Source records:
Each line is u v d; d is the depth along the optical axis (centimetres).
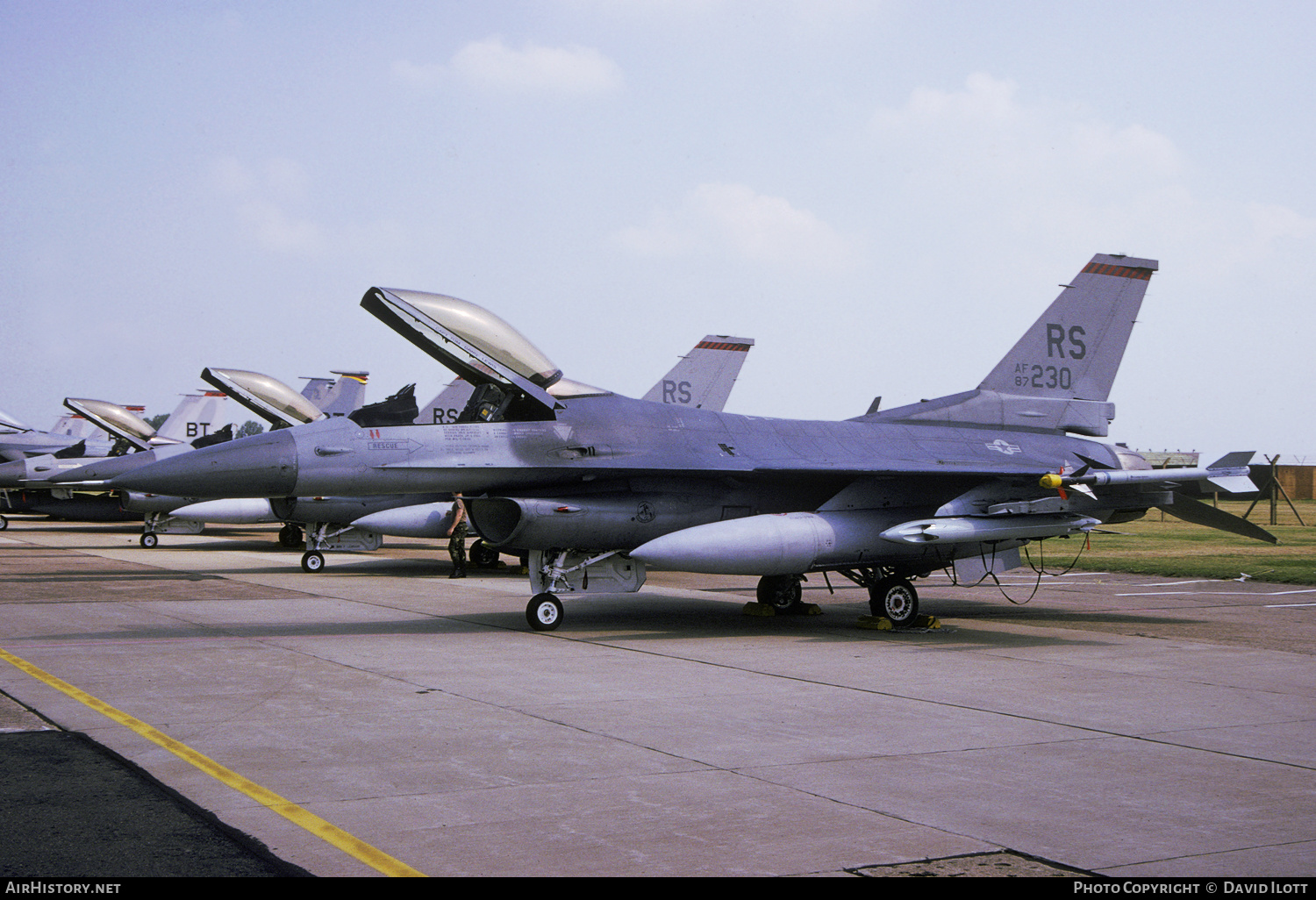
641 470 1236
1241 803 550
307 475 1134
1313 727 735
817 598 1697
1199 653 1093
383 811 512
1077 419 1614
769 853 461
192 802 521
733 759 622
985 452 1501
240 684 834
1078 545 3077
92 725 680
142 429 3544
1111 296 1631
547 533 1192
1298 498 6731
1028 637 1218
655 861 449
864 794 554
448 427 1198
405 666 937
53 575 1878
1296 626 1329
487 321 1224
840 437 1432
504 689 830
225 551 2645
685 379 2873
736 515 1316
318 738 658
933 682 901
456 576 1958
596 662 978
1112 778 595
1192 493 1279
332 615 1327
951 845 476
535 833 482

→ WHAT TO PRODUCE: The answer consists only of the lines from the one containing "985 452 1501" to the end of the records, each written out exactly.

→ OUTPUT FOR THIS EXERCISE:
985 452 1501
240 684 834
1078 545 3077
92 725 680
142 429 3544
1111 296 1631
547 533 1192
1298 498 6731
1028 637 1218
655 861 449
864 794 554
448 427 1198
405 666 937
53 575 1878
1296 626 1329
487 321 1224
840 437 1432
504 689 830
225 551 2645
685 379 2873
736 515 1316
318 738 658
933 682 901
456 576 1958
596 662 978
1112 778 595
1192 493 1279
332 615 1327
951 845 476
535 833 482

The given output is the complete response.